(HOW TO COMPLETE THIS TASK): Edit everything from the line containing "Ravalement façade à Vongnes 01350 : une" down to the line containing "C’est une opération" by putting "devanture" wherever "façade" appears, and give back only those lines with everything else unchanged.

== == ==

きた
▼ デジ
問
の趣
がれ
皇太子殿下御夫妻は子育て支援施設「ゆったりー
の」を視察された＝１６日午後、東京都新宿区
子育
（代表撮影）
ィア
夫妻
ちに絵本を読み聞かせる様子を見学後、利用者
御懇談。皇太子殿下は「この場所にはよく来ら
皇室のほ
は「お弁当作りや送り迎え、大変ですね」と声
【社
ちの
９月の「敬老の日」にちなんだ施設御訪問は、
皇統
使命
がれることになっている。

== == ==

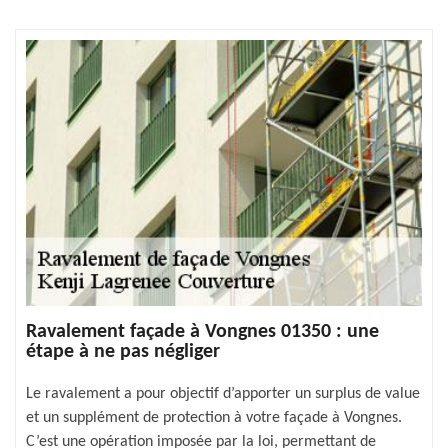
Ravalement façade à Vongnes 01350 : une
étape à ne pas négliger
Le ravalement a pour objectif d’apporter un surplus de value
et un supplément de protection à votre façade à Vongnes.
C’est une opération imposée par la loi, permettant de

== == ==

(ANSWER TO THIS PROBLEM):
Ravalement devanture à Vongnes 01350 : une
étape à ne pas négliger
Le ravalement a pour objectif d’apporter un surplus de value
et un supplément de protection à votre devanture à Vongnes.
C’est une opération imposée par la loi, permettant de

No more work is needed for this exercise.